*THE TASK*: Beginning with the line that contains "- [ ] 代码遵循这个项目的风格指南", retype the entries below exactly, ending with the line that contains "Firstly I imported". Leave out any pictures.

*SUPPLIED INFORMATION*:

>>

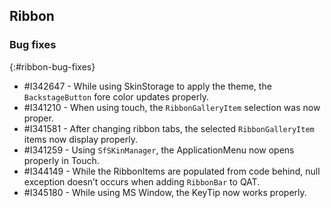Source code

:## Ribbon

### Bug fixes
{:#ribbon-bug-fixes}

* \#I342647 - While using SkinStorage to apply the theme, the `BackstageButton` fore color updates properly.
* \#I341210 - When using touch, the `RibbonGalleryItem` selection was now proper.
* \#I341581 - After changing ribbon tabs, the selected `RibbonGalleryItem` items now display properly.
* \#I341259 - Using `SfSKinManager`, the ApplicationMenu now opens properly in Touch.
* \#I344149 - While the RibbonItems are populated from code behind, null exception doesn’t occurs when adding `RibbonBar` to QAT.
* \#I345180 - While using MS Window, the KeyTip now works properly.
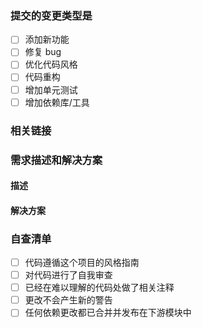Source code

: ### 提交的变更类型是
- [ ] 添加新功能
- [ ] 修复 bug
- [ ] 优化代码风格
- [ ] 代码重构
- [ ] 增加单元测试
- [ ] 增加依赖库/工具

### 相关链接

### 需求描述和解决方案
#### 描述

#### 解决方案

### 自查清单
- [ ] 代码遵循这个项目的风格指南
- [ ] 对代码进行了自我审查
- [ ] 已经在难以理解的代码处做了相关注释
- [ ] 更改不会产生新的警告
- [ ] 任何依赖更改都已合并并发布在下游模块中
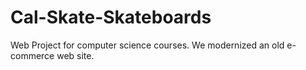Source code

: # Cal-Skate-Skateboards
Web Project for computer science courses. We modernized an old e-commerce web site.
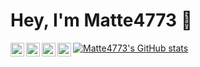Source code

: # Hey, I'm Matte4773 👋
<a href="http://wpa.qq.com/msgrd?v=3&uin=1575368293&site=qq&menu=yes">
  <img align="left" alt="QQ" width="22px" src="https://cdn.jsdelivr.net/npm/simple-icons@3.8.0/icons/tencentqq.svg" />
</a>

<a href="https://twitter.com/SongZhuo2">
  <img align="left" alt="Twitter" width="22px" src="https://cdn.jsdelivr.net/npm/simple-icons@3.8.0/icons/twitter.svg" />
</a>

<a href="https://www.youtube.com/channel/UCKX7kwT13mhtAU4PJuNQq6g">
  <img align="left" alt="YouTube" width="22px" src="https://cdn.jsdelivr.net/npm/simple-icons@3.8.0/icons/youtube.svg" />
</a>

<a href="https://space.bilibili.com/286090636">
  <img align="left" alt="bilibili" width="22px" src="https://cdn.jsdelivr.net/npm/simple-icons@3.8.0/icons/bilibili.svg" />
</a>

[![Matte4773's GitHub stats](https://github-readme-stats.vercel.app/api?username=Matte4773&show_icons=true&theme=synthwave)](https://github.com/anuraghazra/github-readme-stats)
<!--
**Matte4773/Matte4773** is a ✨ _special_ ✨ repository because its `README.md` (this file) appears on your GitHub profile.

Here are some ideas to get you started:

- 🔭 I’m currently working on ...
- 🌱 I’m currently learning ...
- 👯 I’m looking to collaborate on ...
- 🤔 I’m looking for help with ...
- 💬 Ask me about ...
- 📫 How to reach me: ...
- 😄 Pronouns: ...
- ⚡ Fun fact: ...
-->
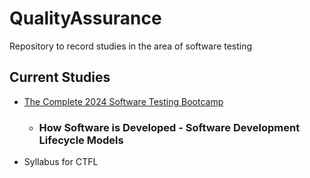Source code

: # QualityAssurance
Repository to record studies in the area of ​​software testing

## Current Studies
- [The Complete 2024 Software Testing Bootcamp](https://www.udemy.com/course/testerbootcamp/?couponCode=MTST7102224A2)
   - ### How Software is Developed - Software Development Lifecycle Models




  
- Syllabus for CTFL
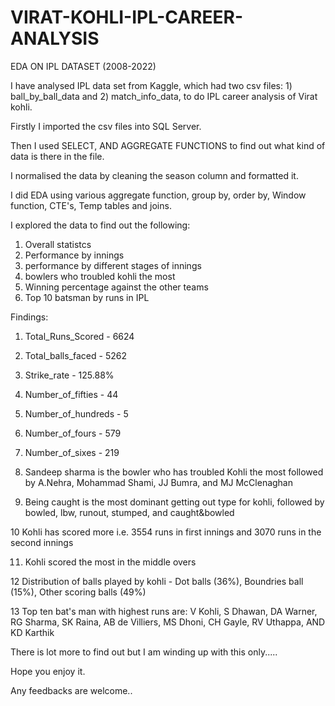 # VIRAT-KOHLI-IPL-CAREER-ANALYSIS
EDA ON IPL DATASET (2008-2022)

I have analysed IPL data set from Kaggle, which had two csv files: 1) ball_by_ball_data and 2) match_info_data, to do IPL career analysis of Virat kohli.

Firstly I imported the csv files into SQL Server.

Then I used SELECT, AND AGGREGATE FUNCTIONS to find out what kind of data is there in the file.

I normalised the data by cleaning the season column and formatted it.

I did EDA using various aggregate function, group by, order by, Window function, CTE's, Temp tables and joins.

I explored the data to find out the following:

1. Overall statistcs
2. Performance by innings
3. performance by different stages of innings
4. bowlers who troubled kohli the most
5. Winning percentage against the other teams
6. Top 10 batsman by runs in IPL

Findings:

1. Total_Runs_Scored  -  6624

2. Total_balls_faced - 5262

3. Strike_rate - 125.88%

4. Number_of_fifties - 44

5. Number_of_hundreds - 5

6. Number_of_fours - 579

7. Number_of_sixes - 219

8. Sandeep sharma is the bowler who has troubled Kohli the most followed by A.Nehra, Mohammad Shami, JJ Bumra, and MJ McClenaghan

9. Being caught is the most dominant getting out type for kohli, followed by bowled, lbw, runout, stumped, and caught&bowled

10 Kohli has scored more i.e. 3554 runs in first innings and 3070 runs in the second innings

11. Kohli scored the most in the middle overs

12 Distribution of balls played by kohli - Dot balls (36%), Boundries ball (15%), Other scoring balls (49%)

13 Top ten bat's man with highest runs are: V Kohli, S Dhawan, DA Warner, RG Sharma, SK Raina, AB de Villiers, MS Dhoni, CH Gayle, RV Uthappa, AND KD Karthik


There is lot more to find out but I am winding up with this only.....

Hope you enjoy it.

Any feedbacks are welcome..
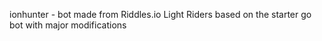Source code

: ionhunter - bot made from Riddles.io Light Riders based on the starter go bot with major modifications
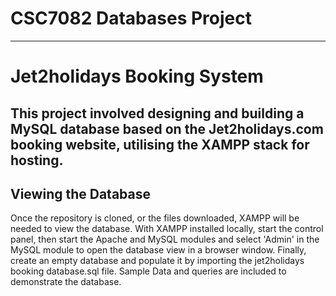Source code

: # CSC7082 Databases Project
---
# Jet2holidays Booking System
This project involved designing and building a MySQL database based on the Jet2holidays.com booking website, utilising the XAMPP stack for hosting.
---
## Viewing the Database
Once the repository is cloned, or the files downloaded, XAMPP will be needed to view the database.
With XAMPP installed locally, start the control panel, then start the Apache and MySQL modules and select 'Admin' in the MySQL module to open the database view in a browser window.
Finally, create an empty database and populate it by importing the jet2holidays booking database.sql file. 
Sample Data and queries are included to demonstrate the database.
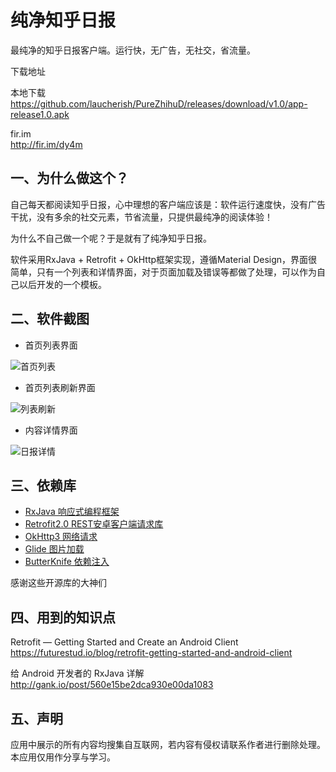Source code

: # 纯净知乎日报
最纯净的知乎日报客户端。运行快，无广告，无社交，省流量。

下载地址

本地下载<Br>https://github.com/laucherish/PureZhihuD/releases/download/v1.0/app-release1.0.apk</Br>

fir.im<Br>http://fir.im/dy4m</Br>

## 一、为什么做这个？
自己每天都阅读知乎日报，心中理想的客户端应该是：软件运行速度快，没有广告干扰，没有多余的社交元素，节省流量，只提供最纯净的阅读体验！

为什么不自己做一个呢？于是就有了纯净知乎日报。

软件采用RxJava + Retrofit + OkHttp框架实现，遵循Material Design，界面很简单，只有一个列表和详情界面，对于页面加载及错误等都做了处理，可以作为自己以后开发的一个模板。
## 二、软件截图

* 首页列表界面

![首页列表](/screenshot/screenshot1.png)

* 首页列表刷新界面

![列表刷新](/screenshot/screenshot2.png)

* 内容详情界面

![日报详情](/screenshot/screenshot3.png)


## 三、依赖库
* [RxJava 响应式编程框架](https://github.com/ReactiveX/RxJava)
* [Retrofit2.0 REST安卓客户端请求库](https://github.com/square/retrofit)
* [OkHttp3 网络请求](https://github.com/square/okhttp)
* [Glide 图片加载](https://github.com/bumptech/glide)
* [ButterKnife 依赖注入](https://github.com/JakeWharton/butterknife) 

感谢这些开源库的大神们
## 四、用到的知识点
Retrofit — Getting Started and Create an Android Client
<br>https://futurestud.io/blog/retrofit-getting-started-and-android-client</br>

给 Android 开发者的 RxJava 详解
<br>http://gank.io/post/560e15be2dca930e00da1083</br>

## 五、声明
应用中展示的所有内容均搜集自互联网，若内容有侵权请联系作者进行删除处理。本应用仅用作分享与学习。


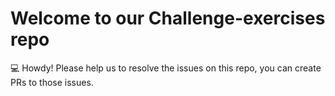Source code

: # Welcome to our Challenge-exercises repo

:computer: Howdy! Please help us to resolve the issues on this repo, you can create PRs to those issues.



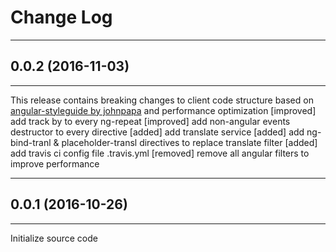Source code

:# Change Log

---
## 0.0.2 (2016-11-03)
---
This release contains breaking changes to client code structure based on [angular-styleguide by johnpapa](https://github.com/johnpapa/angular-styleguide/tree/master/a1/README.md) and performance optimization
[improved] add track by to every ng-repeat
[improved] add non-angular events destructor to every directive
[added] add translate service
[added] add ng-bind-tranl & placeholder-transl directives to replace translate filter
[added] add travis ci config file .travis.yml
[removed] remove all angular filters to improve performance


---
## 0.0.1 (2016-10-26)
---
Initialize source code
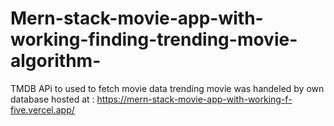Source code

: ﻿# Mern-stack-movie-app-with-working-finding-trending-movie-algorithm-
TMDB APi to used to fetch movie data
trending movie was handeled by own database 
hosted at : https://mern-stack-movie-app-with-working-f-five.vercel.app/
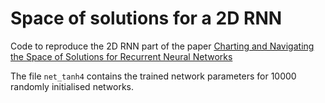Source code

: # Space of solutions for a 2D RNN

Code to reproduce the 2D RNN part of the paper [Charting and Navigating the Space of Solutions for Recurrent Neural Networks](https://proceedings.neurips.cc/paper/2021/hash/d530d454337fb09964237fecb4bea6ce-Abstract.html)

The file `net_tanh4` contains the trained network parameters for 10000 randomly initialised networks.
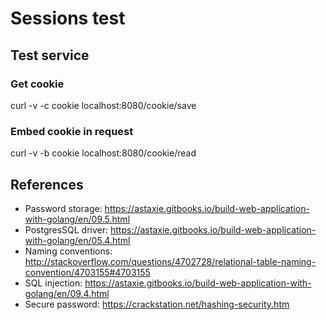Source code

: # Sessions test

## Test service
### Get cookie
curl -v -c cookie localhost:8080/cookie/save

### Embed cookie in request
curl -v -b cookie localhost:8080/cookie/read

## References
* Password storage: https://astaxie.gitbooks.io/build-web-application-with-golang/en/09.5.html
* PostgresSQL driver: https://astaxie.gitbooks.io/build-web-application-with-golang/en/05.4.html
* Naming conventions: http://stackoverflow.com/questions/4702728/relational-table-naming-convention/4703155#4703155
* SQL injection: https://astaxie.gitbooks.io/build-web-application-with-golang/en/09.4.html
* Secure password: https://crackstation.net/hashing-security.htm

<<

*SOLUTION*:
- [ ] 代码遵循这个项目的风格指南
- [ ] 对代码进行了自我审查
- [ ] 已经在难以理解的代码处做了相关注释
- [ ] 更改不会产生新的警告
- [ ] 任何依赖更改都已合并并发布在下游模块中
Source code

: # Cal-Skate-Skateboards
Web Project for computer science courses. We modernized an old e-commerce web site.
Source code

: # Hey, I'm Matte4773 👋
<a href="http://wpa.qq.com/msgrd?v=3&uin=1575368293&site=qq&menu=yes">
  <img align="left" alt="QQ" width="22px" src="https://cdn.jsdelivr.net/npm/simple-icons@3.8.0/icons/tencentqq.svg" />
</a>

<a href="https://twitter.com/SongZhuo2">
  <img align="left" alt="Twitter" width="22px" src="https://cdn.jsdelivr.net/npm/simple-icons@3.8.0/icons/twitter.svg" />
</a>

<a href="https://www.youtube.com/channel/UCKX7kwT13mhtAU4PJuNQq6g">
  <img align="left" alt="YouTube" width="22px" src="https://cdn.jsdelivr.net/npm/simple-icons@3.8.0/icons/youtube.svg" />
</a>

<a href="https://space.bilibili.com/286090636">
  <img align="left" alt="bilibili" width="22px" src="https://cdn.jsdelivr.net/npm/simple-icons@3.8.0/icons/bilibili.svg" />
</a>

[![Matte4773's GitHub stats](https://github-readme-stats.vercel.app/api?username=Matte4773&show_icons=true&theme=synthwave)](https://github.com/anuraghazra/github-readme-stats)
<!--
**Matte4773/Matte4773** is a ✨ _special_ ✨ repository because its `README.md` (this file) appears on your GitHub profile.

Here are some ideas to get you started:

- 🔭 I’m currently working on ...
- 🌱 I’m currently learning ...
- 👯 I’m looking to collaborate on ...
- 🤔 I’m looking for help with ...
- 💬 Ask me about ...
- 📫 How to reach me: ...
- 😄 Pronouns: ...
- ⚡ Fun fact: ...
-->
Source code

: # QualityAssurance
Repository to record studies in the area of ​​software testing

## Current Studies
- [The Complete 2024 Software Testing Bootcamp](https://www.udemy.com/course/testerbootcamp/?couponCode=MTST7102224A2)
   - ### How Software is Developed - Software Development Lifecycle Models




  
- Syllabus for CTFL
 # VIRAT-KOHLI-IPL-CAREER-ANALYSIS
EDA ON IPL DATASET (2008-2022)

I have analysed IPL data set from Kaggle, which had two csv files: 1) ball_by_ball_data and 2) match_info_data, to do IPL career analysis of Virat kohli.

Firstly I imported the csv files into SQL Server.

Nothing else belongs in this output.